PAGE EXTRACT:

Additionally, allow mmap prepare functions to return an error so we can
error out as soon as possible if there is something logically incorrect in
the input.
Update remap_pfn_range_prepare() to properly check the input range for the
CoW case.
Also remove io_remap_pfn_range_complete(), as we can simply set up the
fields correctly in io_remap_pfn_range_prepare() and use
remap_pfn_range_complete() for this.
While we're here, make remap_pfn_range_prepare_vma() a little neater, and
pass mmap_action directly to call_action_complete().
Then, update compat_vma_mmap() to perform its logic directly, as
__compat_vma_map() is not used by anything so we don't need to export it.

INSTRUCTIONS FOR THE TASK: Please print the mmap patch description above word for word, from start to finish.

SUPPLIED ENTRIES:
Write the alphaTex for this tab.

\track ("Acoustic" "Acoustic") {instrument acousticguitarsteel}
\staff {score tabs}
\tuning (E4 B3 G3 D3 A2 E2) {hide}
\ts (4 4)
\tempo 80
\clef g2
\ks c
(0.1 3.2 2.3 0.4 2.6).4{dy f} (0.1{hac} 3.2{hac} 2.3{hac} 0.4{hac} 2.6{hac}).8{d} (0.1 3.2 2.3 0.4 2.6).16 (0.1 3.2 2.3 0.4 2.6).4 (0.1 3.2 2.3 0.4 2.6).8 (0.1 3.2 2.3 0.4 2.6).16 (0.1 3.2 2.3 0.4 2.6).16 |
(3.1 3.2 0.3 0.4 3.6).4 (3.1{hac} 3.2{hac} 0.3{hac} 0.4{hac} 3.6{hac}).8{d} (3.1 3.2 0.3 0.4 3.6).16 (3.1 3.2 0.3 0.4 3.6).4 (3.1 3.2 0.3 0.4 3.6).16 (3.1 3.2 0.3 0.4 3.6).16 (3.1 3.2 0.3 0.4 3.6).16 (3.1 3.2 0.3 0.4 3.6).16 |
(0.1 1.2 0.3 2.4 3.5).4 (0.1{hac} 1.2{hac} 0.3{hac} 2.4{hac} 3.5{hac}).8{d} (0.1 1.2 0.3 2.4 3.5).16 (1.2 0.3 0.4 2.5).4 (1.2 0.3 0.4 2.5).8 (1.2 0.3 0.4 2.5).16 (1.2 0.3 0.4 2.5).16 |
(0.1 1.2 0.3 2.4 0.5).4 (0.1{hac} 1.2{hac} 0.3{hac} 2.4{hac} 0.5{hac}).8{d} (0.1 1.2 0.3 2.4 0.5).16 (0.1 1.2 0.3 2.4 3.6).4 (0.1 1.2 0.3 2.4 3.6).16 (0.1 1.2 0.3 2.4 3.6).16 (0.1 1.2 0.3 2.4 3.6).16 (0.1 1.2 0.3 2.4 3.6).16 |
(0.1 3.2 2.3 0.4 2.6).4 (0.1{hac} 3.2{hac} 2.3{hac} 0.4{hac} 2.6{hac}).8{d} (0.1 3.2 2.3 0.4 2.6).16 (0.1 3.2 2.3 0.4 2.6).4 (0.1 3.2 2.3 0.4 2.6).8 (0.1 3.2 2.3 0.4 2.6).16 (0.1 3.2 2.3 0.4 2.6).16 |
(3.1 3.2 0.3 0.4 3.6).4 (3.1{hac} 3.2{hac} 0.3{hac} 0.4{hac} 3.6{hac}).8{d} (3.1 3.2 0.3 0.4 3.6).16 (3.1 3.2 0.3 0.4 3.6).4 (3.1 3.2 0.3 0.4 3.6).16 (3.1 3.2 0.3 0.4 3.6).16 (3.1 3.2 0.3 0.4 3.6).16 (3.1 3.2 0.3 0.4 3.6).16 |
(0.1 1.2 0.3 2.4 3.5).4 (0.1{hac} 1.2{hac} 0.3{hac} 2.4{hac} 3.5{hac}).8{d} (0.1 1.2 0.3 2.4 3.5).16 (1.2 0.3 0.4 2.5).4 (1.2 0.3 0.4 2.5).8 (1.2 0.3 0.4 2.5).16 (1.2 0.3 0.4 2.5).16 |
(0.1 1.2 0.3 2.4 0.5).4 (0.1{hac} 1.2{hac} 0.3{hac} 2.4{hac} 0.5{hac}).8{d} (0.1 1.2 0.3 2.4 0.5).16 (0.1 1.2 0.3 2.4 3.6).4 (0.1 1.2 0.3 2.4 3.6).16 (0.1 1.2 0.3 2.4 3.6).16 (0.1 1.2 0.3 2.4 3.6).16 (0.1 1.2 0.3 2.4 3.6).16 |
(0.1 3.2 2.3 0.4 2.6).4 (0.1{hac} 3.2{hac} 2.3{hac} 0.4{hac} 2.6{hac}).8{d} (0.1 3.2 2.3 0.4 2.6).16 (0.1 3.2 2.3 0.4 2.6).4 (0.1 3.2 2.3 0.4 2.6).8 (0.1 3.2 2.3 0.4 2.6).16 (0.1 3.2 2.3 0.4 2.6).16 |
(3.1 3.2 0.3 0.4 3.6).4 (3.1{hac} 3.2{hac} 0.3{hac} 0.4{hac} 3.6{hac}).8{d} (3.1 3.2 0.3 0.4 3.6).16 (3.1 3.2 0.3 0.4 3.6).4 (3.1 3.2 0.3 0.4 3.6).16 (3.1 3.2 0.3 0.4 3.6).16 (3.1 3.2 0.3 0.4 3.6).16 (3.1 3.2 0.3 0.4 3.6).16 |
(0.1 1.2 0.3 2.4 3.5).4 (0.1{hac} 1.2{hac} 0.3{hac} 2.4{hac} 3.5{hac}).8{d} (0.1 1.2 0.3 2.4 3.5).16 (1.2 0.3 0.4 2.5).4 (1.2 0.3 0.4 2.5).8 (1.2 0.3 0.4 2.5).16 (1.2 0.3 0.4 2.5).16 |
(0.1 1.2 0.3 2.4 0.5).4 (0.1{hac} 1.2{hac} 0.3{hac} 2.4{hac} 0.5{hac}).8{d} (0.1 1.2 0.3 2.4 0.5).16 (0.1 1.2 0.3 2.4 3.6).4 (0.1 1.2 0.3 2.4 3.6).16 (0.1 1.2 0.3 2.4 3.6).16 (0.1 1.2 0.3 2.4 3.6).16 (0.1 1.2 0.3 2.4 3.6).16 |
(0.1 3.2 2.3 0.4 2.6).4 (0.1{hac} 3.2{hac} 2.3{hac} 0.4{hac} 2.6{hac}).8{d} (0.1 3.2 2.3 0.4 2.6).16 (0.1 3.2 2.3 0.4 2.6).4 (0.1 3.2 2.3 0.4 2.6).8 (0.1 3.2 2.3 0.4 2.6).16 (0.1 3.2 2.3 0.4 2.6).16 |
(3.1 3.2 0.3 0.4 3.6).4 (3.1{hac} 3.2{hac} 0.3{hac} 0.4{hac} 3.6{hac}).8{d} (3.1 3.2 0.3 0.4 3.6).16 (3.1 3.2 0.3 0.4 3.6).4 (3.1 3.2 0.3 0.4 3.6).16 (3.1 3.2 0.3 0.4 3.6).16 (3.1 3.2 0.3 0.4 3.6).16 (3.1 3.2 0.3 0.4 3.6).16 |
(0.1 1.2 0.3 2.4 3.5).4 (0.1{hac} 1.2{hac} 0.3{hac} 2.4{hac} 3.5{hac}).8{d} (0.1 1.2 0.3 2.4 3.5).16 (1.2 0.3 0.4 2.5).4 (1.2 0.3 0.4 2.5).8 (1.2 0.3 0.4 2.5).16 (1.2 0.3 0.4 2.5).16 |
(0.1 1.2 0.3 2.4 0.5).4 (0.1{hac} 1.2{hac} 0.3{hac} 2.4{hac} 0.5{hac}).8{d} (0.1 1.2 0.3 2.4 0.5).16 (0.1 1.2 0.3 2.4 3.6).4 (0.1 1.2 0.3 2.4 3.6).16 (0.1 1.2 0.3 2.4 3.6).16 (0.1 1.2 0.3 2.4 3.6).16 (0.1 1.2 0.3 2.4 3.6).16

WRITTEN SOLUTION:
Additionally, allow mmap prepare functions to return an error so we can
error out as soon as possible if there is something logically incorrect in
the input.
Update remap_pfn_range_prepare() to properly check the input range for the
CoW case.
Also remove io_remap_pfn_range_complete(), as we can simply set up the
fields correctly in io_remap_pfn_range_prepare() and use
remap_pfn_range_complete() for this.
While we're here, make remap_pfn_range_prepare_vma() a little neater, and
pass mmap_action directly to call_action_complete().
Then, update compat_vma_mmap() to perform its logic directly, as
__compat_vma_map() is not used by anything so we don't need to export it.